Le couvent de la Très Sainte Annonciation à Amelia
Une histoire de foi et d’art
Les premières informations sur cet établissement franciscain à Amelia remontent à 1373, lorsqu’un groupe de frères décida de fonder un couvent sur un site préexistant. Le couvent devint l’un des plus importants liés au mouvement des Clareni, des frères franciscains qui souhaitaient observer la règle de saint François de manière plus stricte et radicale.
Une grande transformation du complexe initial eut lieu au XVIe siècle, lorsqu’il passa sous le contrôle des Frères Mineurs Observants. En 1567, sous le pontificat du pape Pie V, les Clareni furent supprimés et intégrés aux Frères Mineurs. Grâce au soutien des familles nobles d’Amelia et aux dons des fidèles, la petite église devint un vaste couvent, se transformant en un centre de spiritualité et de culture de premier plan pour l’Ombrie méridionale.
En 1610, la Confrérie des Zappatori y fut fondée : un groupe de laïcs pieux engagés, entre autres, dans la restauration de l’église et du couvent. En 1745, le monastère devint un « retraite », une communauté religieuse dotée d’un statut spécial, caractérisée par une vie d’austérité.
À partir de 1810, les suppressions napoléoniennes contraignirent les religieux à quitter le couvent ; toutefois, certains frères restèrent, célébrant en vêtements civils et assurant ainsi la continuité des rites et de la vie monastique jusqu’en 1814, lorsque la communauté put officiellement revenir. D’autres suppressions eurent lieu après l’Unité italienne, mais quelques frères demeurèrent, célébrant à huis clos et sans faire sonner les cloches, soutenus par toute la population d’Amelia, jusqu’à ce qu’en 1882 ils réussissent à racheter l’église et le couvent.
Aujourd’hui, le complexe de la Très Sainte Annonciation est un lieu de spiritualité vivante. Il a été transformé en maison d’accueil et abrite également un planétarium, réalisé en 1989 par Gianpaolo Gambato de Venise à la demande du père Bernardino Santini de Giove.

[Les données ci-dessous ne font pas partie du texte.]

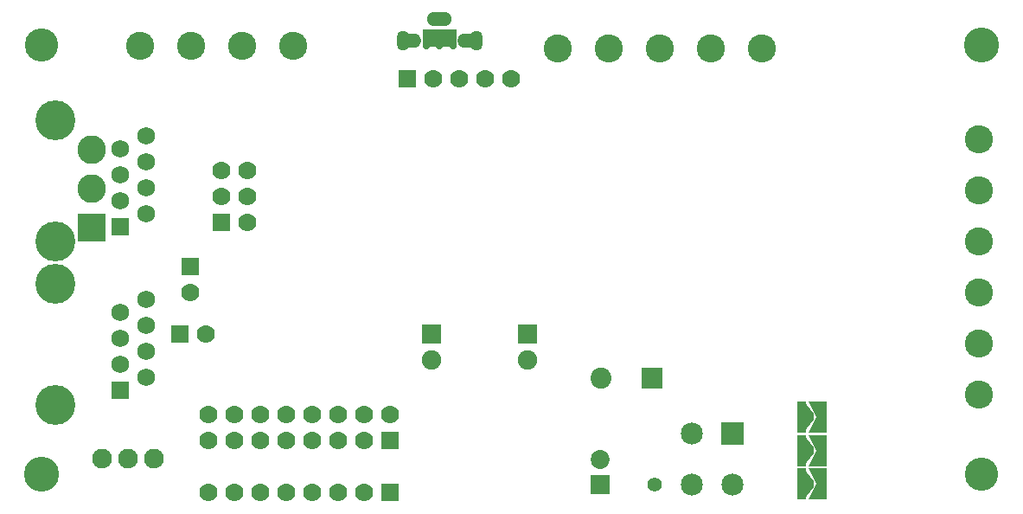
<source format=gbs>
G04 (created by PCBNEW (2013-07-07 BZR 4022)-stable) date 2/4/2017 6:27:51 AM*
%MOIN*%
G04 Gerber Fmt 3.4, Leading zero omitted, Abs format*
%FSLAX34Y34*%
G01*
G70*
G90*
G04 APERTURE LIST*
%ADD10C,0.00590551*%
%ADD11R,0.0277165X0.0690551*%
%ADD12O,0.0808661X0.0533071*%
%ADD13O,0.0966142X0.0533071*%
%ADD14R,0.07X0.07*%
%ADD15C,0.07*%
%ADD16R,0.0415X0.12*%
%ADD17R,0.035X0.123*%
%ADD18C,0.1537*%
%ADD19R,0.0691X0.0691*%
%ADD20C,0.0691*%
%ADD21C,0.1281*%
%ADD22C,0.135*%
%ADD23R,0.0729921X0.0729921*%
%ADD24C,0.0729921*%
%ADD25C,0.108425*%
%ADD26R,0.0808661X0.0808661*%
%ADD27C,0.0808661*%
%ADD28C,0.055*%
%ADD29C,0.076*%
%ADD30R,0.11X0.11*%
%ADD31C,0.11*%
%ADD32C,0.085*%
%ADD33R,0.085X0.085*%
%ADD34O,0.0493701X0.0769291*%
%ADD35C,0.0277165*%
%ADD36R,0.0749606X0.0749606*%
%ADD37C,0.0749606*%
G04 APERTURE END LIST*
G54D10*
G54D11*
X47888Y-21001D03*
X48144Y-21001D03*
X48400Y-21001D03*
X48656Y-21001D03*
X48912Y-21001D03*
G54D12*
X47297Y-21100D03*
X49502Y-21100D03*
G54D13*
X48400Y-20253D03*
G54D14*
X47150Y-22550D03*
G54D15*
X48150Y-22550D03*
X49150Y-22550D03*
X50150Y-22550D03*
X51150Y-22550D03*
G54D10*
G36*
X62422Y-36195D02*
X62422Y-34965D01*
X62837Y-35465D01*
X62837Y-35695D01*
X62422Y-36195D01*
X62422Y-36195D01*
G37*
G54D16*
X63130Y-35580D03*
G54D17*
X62350Y-35580D03*
G54D10*
G36*
X62922Y-35580D02*
X62622Y-34980D01*
X63337Y-34980D01*
X63037Y-35580D01*
X62922Y-35580D01*
X62922Y-35580D01*
G37*
G36*
X63037Y-35580D02*
X63337Y-36180D01*
X62622Y-36180D01*
X62922Y-35580D01*
X63037Y-35580D01*
X63037Y-35580D01*
G37*
G54D18*
X33600Y-24162D03*
X33600Y-28835D03*
G54D19*
X36100Y-28250D03*
G54D20*
X37100Y-27750D03*
X36100Y-27250D03*
X37100Y-26750D03*
X36100Y-26250D03*
X37100Y-25750D03*
X36100Y-25250D03*
X37100Y-24750D03*
G54D18*
X33600Y-30462D03*
X33600Y-35135D03*
G54D19*
X36100Y-34550D03*
G54D20*
X37100Y-34050D03*
X36100Y-33550D03*
X37100Y-33050D03*
X36100Y-32550D03*
X37100Y-32050D03*
X36100Y-31550D03*
X37100Y-31050D03*
G54D21*
X69291Y-37795D03*
G54D14*
X40000Y-28100D03*
G54D15*
X41000Y-28100D03*
X40000Y-27100D03*
X41000Y-27100D03*
X40000Y-26100D03*
X41000Y-26100D03*
G54D22*
X69291Y-21259D03*
X33070Y-37795D03*
G54D23*
X54600Y-38192D03*
G54D24*
X54600Y-37207D03*
G54D21*
X33070Y-21259D03*
G54D25*
X69200Y-34721D03*
X69200Y-32752D03*
X69200Y-30784D03*
X69200Y-28815D03*
X69200Y-24878D03*
X69200Y-26847D03*
G54D26*
X56584Y-34100D03*
G54D27*
X54615Y-34100D03*
G54D28*
X56700Y-38200D03*
G54D15*
X39500Y-36500D03*
X40500Y-36500D03*
X41500Y-36500D03*
X42500Y-36500D03*
X43500Y-36500D03*
X44500Y-36500D03*
X45500Y-36500D03*
G54D14*
X46500Y-36500D03*
X46500Y-38500D03*
G54D15*
X45500Y-38500D03*
X44500Y-38500D03*
X43500Y-38500D03*
X42500Y-38500D03*
X41500Y-38500D03*
X40500Y-38500D03*
X39500Y-38500D03*
X39500Y-35500D03*
X40500Y-35500D03*
X41500Y-35500D03*
X42500Y-35500D03*
X43500Y-35500D03*
X44500Y-35500D03*
X45500Y-35500D03*
X46500Y-35500D03*
G54D14*
X38400Y-32400D03*
G54D15*
X39400Y-32400D03*
G54D29*
X37400Y-37200D03*
X36400Y-37200D03*
X35400Y-37200D03*
G54D10*
G36*
X62422Y-38775D02*
X62422Y-37545D01*
X62837Y-38045D01*
X62837Y-38275D01*
X62422Y-38775D01*
X62422Y-38775D01*
G37*
G54D16*
X63130Y-38160D03*
G54D17*
X62350Y-38160D03*
G54D10*
G36*
X62922Y-38160D02*
X62622Y-37560D01*
X63337Y-37560D01*
X63037Y-38160D01*
X62922Y-38160D01*
X62922Y-38160D01*
G37*
G36*
X63037Y-38160D02*
X63337Y-38760D01*
X62622Y-38760D01*
X62922Y-38160D01*
X63037Y-38160D01*
X63037Y-38160D01*
G37*
G36*
X62422Y-37495D02*
X62422Y-36265D01*
X62837Y-36765D01*
X62837Y-36995D01*
X62422Y-37495D01*
X62422Y-37495D01*
G37*
G54D16*
X63130Y-36880D03*
G54D17*
X62350Y-36880D03*
G54D10*
G36*
X62922Y-36880D02*
X62622Y-36280D01*
X63337Y-36280D01*
X63037Y-36880D01*
X62922Y-36880D01*
X62922Y-36880D01*
G37*
G36*
X63037Y-36880D02*
X63337Y-37480D01*
X62622Y-37480D01*
X62922Y-36880D01*
X63037Y-36880D01*
X63037Y-36880D01*
G37*
G54D25*
X42752Y-21300D03*
X40784Y-21300D03*
X36847Y-21300D03*
X38815Y-21300D03*
G54D30*
X35000Y-28300D03*
G54D31*
X35000Y-26800D03*
X35000Y-25300D03*
G54D25*
X60837Y-21400D03*
X58868Y-21400D03*
X56900Y-21400D03*
X52962Y-21400D03*
X54931Y-21400D03*
G54D14*
X38800Y-29800D03*
G54D15*
X38800Y-30800D03*
G54D32*
X58113Y-38184D03*
X59687Y-38184D03*
G54D33*
X59687Y-36216D03*
G54D32*
X58113Y-36216D03*
G54D34*
X46992Y-21100D03*
X49807Y-21100D03*
G54D35*
X48144Y-20792D03*
X48400Y-21296D03*
X48655Y-20792D03*
X48911Y-21296D03*
X47888Y-21296D03*
G54D36*
X51800Y-32400D03*
G54D37*
X51800Y-33400D03*
G54D36*
X48100Y-32400D03*
G54D37*
X48100Y-33400D03*
M02*

</source>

Enfin, au couvent de la Très Sainte Annonciation, l'ancienne tradition monastique de l'apiculture reprend vie. En collaboration avec une apicultrice locale, le couvent ouvre ses portes, sur réservation, aux groupes scolaires et autres groupes pour des parcours d'éducation à l'environnement. En observant une ruche pédagogique, les enfants apprennent l'importance de prendre soin de la biodiversité, tout en découvrant de près le monde merveilleux et laborieux des abeilles.